Science: Findings

1 If your science teacher told you eyespots on butterfly wings frighten off predators, she was misinformed. Researchers recently found that large markings are more important for survival than spots that mimic eyes.

2 Forests and oceans are often lauded for their ability to store CO2, but don’t discount the desert—scientists discovered sand housing certain bacteria can trap significant amounts of greenhouse gases, too.

3 Scientists can tell where you’ve been living without looking at your driver’s license. They pinpoint the place you call home by comparing oxygen and hydrogen isotopes in tap water to your hair clippings.

4 Not all biofuel blends contain what they say they do: Only 10 percent of 20-odd retail samples tested had blends that were 20 percent biodiesel, as advertised. The discrepancy could cause engine problems in cold climates.

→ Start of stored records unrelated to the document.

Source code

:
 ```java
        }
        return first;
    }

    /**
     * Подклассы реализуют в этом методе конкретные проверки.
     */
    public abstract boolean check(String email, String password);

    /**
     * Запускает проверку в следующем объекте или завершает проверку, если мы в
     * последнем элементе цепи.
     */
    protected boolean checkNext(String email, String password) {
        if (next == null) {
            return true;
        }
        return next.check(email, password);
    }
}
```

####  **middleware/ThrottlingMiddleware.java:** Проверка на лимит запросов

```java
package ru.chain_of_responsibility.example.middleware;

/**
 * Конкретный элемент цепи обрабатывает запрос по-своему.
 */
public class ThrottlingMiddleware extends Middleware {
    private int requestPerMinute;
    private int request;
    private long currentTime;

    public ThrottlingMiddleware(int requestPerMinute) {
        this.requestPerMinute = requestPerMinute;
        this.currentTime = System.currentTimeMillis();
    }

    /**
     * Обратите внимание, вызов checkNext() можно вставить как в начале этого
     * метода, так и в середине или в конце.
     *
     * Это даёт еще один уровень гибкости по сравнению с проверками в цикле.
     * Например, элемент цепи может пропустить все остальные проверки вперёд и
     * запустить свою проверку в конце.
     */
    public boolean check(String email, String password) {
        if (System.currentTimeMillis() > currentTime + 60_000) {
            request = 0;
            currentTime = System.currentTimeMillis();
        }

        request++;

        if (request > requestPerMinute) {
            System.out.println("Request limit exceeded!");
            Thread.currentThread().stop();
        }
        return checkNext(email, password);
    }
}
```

5 Your sweet ride may one day run on a sweet fuel. Scientists have developed
a process to convert plant sugars into hydrogen, which could eventually
power fuel-cell cars.  

6 For the first time, scientists have identified a link between pesticide exposure and Parkinson’s disease, a chronic illness marked by tremors and muscle rigidity that affects 1.5 million Americans.

7 Alligators have a deadly reputation, but proteins in their blood might provide new antibiotics to fight drug-resistant “superbugs,” infections from diabetic ulcers, and severe burns.

8 Ironically, scientists have identified trees as a threat to tropical rainforests; non-native trees (some, like strawberry guava, were introduced for their fruit) can alter the ecosystem and possibly make it inhospitable for native flora and fauna.

9 The US and other countries dumped more than 200,000 tons of chemical weapons into the ocean between 1946 and 1972, but nobody marked down the locations. Now scientists are calling for those weapons sites to be mapped before toxic chemicals seep into seawater.